A Lei de Responsabilidade Fiscal eu a comparo com a vida doméstica de qualquer cidadão ou de qualquer família. Não podemos gastar mais do que ganhamos. Com isso, procede-se ao equilíbrio entre receita e despesa. A bem da verdade, o Partido dos Trabalhadores ficou contra as duas medidas então propostas pelo FHC. E a ironia da era Lula: o Plano Real e a LRF foram os responsáveis pela inclusão social tão decantada em seu governo. E que contribuiu para a eleição de Dilma, embora jamais tenha enfrentado as urnas antes.
Pessoalmente, passei por uma experiência inédita com o advento do Real. Acostumado a viajar para o exterior, graças naturalmente à minha condição de jornalista, sempre compra dólar para os meus gastos.
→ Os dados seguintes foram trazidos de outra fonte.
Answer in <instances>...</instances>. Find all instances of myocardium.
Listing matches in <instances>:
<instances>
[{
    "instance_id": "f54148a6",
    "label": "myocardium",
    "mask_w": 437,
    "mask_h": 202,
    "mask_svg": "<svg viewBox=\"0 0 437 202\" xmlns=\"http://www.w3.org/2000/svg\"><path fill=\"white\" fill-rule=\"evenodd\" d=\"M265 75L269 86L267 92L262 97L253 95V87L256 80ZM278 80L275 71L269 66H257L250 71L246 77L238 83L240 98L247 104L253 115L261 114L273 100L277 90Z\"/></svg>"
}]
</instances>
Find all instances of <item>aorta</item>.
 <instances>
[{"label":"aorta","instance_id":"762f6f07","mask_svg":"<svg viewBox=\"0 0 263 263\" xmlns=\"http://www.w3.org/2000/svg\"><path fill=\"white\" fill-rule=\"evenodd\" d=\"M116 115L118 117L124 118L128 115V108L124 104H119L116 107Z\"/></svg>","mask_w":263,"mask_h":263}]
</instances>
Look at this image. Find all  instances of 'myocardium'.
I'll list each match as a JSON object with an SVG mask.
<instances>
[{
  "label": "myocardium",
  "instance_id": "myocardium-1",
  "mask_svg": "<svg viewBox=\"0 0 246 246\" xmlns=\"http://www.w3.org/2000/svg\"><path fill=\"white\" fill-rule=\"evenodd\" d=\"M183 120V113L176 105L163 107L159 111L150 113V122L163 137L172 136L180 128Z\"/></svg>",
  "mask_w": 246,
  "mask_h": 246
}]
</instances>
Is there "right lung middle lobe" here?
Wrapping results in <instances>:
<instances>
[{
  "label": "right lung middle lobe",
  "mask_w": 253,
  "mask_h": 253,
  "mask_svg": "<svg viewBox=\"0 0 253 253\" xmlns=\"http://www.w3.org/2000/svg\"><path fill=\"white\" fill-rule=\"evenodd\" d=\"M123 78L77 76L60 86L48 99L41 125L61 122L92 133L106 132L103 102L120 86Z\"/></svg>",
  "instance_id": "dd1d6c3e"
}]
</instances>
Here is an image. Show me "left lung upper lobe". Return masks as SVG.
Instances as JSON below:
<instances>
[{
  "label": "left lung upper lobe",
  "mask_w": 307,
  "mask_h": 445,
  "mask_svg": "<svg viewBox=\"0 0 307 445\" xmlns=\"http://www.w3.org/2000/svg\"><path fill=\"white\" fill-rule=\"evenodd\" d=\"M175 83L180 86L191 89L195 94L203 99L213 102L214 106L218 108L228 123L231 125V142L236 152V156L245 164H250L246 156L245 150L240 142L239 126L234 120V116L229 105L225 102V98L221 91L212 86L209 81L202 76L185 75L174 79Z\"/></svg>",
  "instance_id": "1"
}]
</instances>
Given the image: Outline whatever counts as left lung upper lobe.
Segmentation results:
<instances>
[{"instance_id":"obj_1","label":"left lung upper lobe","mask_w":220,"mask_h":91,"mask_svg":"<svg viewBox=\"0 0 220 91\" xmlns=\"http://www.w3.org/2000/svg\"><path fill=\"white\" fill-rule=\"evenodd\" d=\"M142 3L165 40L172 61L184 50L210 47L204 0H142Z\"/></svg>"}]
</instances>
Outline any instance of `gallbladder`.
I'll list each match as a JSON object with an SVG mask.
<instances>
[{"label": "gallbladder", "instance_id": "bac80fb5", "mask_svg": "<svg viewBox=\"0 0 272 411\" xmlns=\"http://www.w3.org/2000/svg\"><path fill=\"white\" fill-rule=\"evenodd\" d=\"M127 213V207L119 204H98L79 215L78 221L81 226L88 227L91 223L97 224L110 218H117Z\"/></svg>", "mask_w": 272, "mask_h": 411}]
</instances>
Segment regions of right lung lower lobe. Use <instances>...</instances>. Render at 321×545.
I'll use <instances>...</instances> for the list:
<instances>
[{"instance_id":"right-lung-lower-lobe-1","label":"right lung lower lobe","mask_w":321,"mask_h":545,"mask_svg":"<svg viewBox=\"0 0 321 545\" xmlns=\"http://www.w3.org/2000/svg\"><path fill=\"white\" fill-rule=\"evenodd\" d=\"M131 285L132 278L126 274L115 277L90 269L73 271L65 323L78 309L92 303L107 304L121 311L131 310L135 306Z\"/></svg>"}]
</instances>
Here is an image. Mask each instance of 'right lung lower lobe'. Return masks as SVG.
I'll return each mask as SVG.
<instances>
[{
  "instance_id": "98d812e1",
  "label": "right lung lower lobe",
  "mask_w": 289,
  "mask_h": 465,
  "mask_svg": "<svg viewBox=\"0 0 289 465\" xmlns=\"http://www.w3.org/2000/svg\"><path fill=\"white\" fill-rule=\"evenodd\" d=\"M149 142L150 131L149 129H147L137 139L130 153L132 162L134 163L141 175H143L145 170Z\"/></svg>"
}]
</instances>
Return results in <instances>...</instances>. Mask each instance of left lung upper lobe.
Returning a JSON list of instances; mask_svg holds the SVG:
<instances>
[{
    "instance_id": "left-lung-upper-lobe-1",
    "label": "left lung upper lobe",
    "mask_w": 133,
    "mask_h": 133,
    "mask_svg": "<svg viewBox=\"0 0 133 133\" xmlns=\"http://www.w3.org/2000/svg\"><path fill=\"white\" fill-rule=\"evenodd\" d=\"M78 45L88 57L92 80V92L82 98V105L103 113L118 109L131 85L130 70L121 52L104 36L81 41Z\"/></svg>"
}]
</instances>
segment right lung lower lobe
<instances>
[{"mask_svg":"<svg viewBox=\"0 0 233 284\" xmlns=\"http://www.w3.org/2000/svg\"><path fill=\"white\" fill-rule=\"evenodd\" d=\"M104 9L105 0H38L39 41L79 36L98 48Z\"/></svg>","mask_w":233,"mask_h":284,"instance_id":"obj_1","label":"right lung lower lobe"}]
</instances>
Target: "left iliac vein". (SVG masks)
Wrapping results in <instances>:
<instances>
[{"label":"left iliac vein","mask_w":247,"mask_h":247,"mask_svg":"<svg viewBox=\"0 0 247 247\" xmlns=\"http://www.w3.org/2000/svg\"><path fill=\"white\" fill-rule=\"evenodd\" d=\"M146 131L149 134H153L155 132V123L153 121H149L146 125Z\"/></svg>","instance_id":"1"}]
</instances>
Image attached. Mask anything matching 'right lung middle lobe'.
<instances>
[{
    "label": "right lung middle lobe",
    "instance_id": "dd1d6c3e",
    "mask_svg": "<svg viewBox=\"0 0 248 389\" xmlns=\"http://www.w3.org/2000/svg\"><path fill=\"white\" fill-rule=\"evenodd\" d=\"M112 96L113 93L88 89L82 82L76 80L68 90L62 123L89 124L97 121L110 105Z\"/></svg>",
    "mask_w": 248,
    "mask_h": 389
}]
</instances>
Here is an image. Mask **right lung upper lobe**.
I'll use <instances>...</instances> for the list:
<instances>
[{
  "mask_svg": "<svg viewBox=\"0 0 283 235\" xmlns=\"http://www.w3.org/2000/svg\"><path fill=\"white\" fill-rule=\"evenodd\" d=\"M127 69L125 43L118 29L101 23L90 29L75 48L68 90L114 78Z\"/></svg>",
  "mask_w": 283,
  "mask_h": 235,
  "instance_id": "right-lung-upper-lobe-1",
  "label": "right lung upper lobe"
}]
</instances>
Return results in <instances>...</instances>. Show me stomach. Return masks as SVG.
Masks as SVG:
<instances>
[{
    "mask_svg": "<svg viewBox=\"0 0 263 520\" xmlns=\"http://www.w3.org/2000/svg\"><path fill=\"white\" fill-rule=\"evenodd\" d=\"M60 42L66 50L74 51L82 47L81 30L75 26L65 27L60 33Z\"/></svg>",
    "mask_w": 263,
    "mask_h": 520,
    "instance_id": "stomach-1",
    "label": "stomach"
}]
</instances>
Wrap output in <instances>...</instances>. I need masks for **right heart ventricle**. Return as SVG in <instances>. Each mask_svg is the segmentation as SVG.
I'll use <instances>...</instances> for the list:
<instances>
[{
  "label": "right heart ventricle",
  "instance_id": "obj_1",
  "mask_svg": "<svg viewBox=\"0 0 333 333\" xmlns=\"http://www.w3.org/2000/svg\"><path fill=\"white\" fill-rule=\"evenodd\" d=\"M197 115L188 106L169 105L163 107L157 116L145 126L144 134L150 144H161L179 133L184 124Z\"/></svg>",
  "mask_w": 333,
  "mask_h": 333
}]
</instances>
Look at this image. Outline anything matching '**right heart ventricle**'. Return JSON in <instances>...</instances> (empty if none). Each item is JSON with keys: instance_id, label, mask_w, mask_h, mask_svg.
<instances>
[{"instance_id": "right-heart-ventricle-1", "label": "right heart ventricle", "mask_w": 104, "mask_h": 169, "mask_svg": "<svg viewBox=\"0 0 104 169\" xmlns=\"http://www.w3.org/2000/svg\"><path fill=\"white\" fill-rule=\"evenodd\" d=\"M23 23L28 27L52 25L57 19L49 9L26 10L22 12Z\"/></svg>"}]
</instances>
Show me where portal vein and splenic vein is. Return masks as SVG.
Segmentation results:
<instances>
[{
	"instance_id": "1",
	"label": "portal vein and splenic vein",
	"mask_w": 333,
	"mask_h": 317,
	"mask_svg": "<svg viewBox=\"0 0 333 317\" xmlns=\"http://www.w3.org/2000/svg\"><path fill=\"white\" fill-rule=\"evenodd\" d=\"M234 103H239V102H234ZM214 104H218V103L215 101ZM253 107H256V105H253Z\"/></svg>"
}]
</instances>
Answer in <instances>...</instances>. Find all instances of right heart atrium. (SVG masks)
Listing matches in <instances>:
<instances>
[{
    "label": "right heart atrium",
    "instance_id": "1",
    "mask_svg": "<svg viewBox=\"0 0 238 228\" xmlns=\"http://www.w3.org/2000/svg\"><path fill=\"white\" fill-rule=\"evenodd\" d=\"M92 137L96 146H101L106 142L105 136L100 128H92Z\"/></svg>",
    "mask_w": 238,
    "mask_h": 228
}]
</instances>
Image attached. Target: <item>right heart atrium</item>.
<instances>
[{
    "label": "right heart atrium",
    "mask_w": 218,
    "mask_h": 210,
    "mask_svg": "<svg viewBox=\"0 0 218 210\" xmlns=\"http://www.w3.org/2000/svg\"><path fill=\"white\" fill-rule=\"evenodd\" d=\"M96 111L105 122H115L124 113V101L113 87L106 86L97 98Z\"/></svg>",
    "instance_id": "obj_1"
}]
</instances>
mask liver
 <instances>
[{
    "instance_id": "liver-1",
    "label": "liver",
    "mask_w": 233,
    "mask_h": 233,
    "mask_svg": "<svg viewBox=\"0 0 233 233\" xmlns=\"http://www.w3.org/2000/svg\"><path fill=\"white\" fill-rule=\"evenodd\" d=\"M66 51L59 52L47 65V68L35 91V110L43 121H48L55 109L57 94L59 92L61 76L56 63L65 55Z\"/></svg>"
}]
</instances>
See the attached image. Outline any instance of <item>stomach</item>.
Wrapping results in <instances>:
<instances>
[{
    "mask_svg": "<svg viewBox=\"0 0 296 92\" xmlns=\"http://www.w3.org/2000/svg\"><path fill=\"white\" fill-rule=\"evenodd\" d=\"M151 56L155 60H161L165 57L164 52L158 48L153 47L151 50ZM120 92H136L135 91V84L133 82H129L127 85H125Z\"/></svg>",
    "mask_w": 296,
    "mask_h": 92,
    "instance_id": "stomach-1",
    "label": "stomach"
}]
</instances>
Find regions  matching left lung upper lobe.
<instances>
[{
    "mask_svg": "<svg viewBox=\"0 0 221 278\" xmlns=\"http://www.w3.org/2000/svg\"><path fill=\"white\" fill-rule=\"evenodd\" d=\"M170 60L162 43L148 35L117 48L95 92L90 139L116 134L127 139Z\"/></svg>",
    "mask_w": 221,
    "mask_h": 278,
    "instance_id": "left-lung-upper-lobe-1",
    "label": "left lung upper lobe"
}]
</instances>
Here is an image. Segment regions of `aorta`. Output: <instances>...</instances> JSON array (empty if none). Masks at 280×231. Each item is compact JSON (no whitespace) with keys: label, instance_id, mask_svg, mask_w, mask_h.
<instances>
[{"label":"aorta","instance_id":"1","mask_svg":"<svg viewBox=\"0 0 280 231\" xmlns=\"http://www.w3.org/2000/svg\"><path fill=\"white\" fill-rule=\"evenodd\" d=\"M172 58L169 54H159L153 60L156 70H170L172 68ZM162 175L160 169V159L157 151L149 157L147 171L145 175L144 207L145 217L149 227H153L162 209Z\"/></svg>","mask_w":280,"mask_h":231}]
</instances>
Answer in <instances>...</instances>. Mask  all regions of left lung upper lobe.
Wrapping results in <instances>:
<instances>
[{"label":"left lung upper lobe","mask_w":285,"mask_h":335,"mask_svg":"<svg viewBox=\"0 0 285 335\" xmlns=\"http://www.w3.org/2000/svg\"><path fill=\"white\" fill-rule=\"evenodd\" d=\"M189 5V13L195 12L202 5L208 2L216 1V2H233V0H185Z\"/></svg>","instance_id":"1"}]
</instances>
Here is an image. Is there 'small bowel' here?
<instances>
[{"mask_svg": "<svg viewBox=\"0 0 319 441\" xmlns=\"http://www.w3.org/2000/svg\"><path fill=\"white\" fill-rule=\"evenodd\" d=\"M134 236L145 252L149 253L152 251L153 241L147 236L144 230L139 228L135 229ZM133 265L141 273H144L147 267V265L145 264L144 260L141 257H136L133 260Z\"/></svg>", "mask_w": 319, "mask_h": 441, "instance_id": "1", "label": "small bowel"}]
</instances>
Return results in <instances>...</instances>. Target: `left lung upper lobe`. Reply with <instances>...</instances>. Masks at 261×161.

E numa dessas viagens, qual a minha surpresa ao chegar a Santiago do Chile! Os cambistas da capital chilena queriam o Real porque valia mais do que dólar. Até me arrepio quando lembro o episódio.
A história do PT se confunde com a do Lula. Um metalúrgico, oriundo do Nordeste, e que ascende às elites merece espaço na mídia e na literatura de qualquer povo. O Brasil não é diferente. No processo de redemocratização, Lula peregrinou por todo o País. Entrevistei o então líder operário na carroceria de um caminhão em Goiânia. A Folha de S. Paulo queria a entrevista, que saiu estampada com destaque em sua edição do dia seguinte. Então, já era o “cara”, como repetiu Obama anos depois na visita do então presidente Lula à Casa Blanca.
Lula gostou do poder. E quem não gosta? O homem se completa com o poder. As grandes empreiteiras passaram a contribuir pela permanência do governo petista. Se eles queriam o poder, elas dariam o suporte financeiro. Uma eleição é cara. Gasta-se com frotas de carros dia e noite, muita gasolina, muita gente, almoço, janta, lanche, hotel, pensão na beira da estrada, avião a jato percorrendo o Brasil de norte a sul, de leste a oeste, viagem de barco, etc.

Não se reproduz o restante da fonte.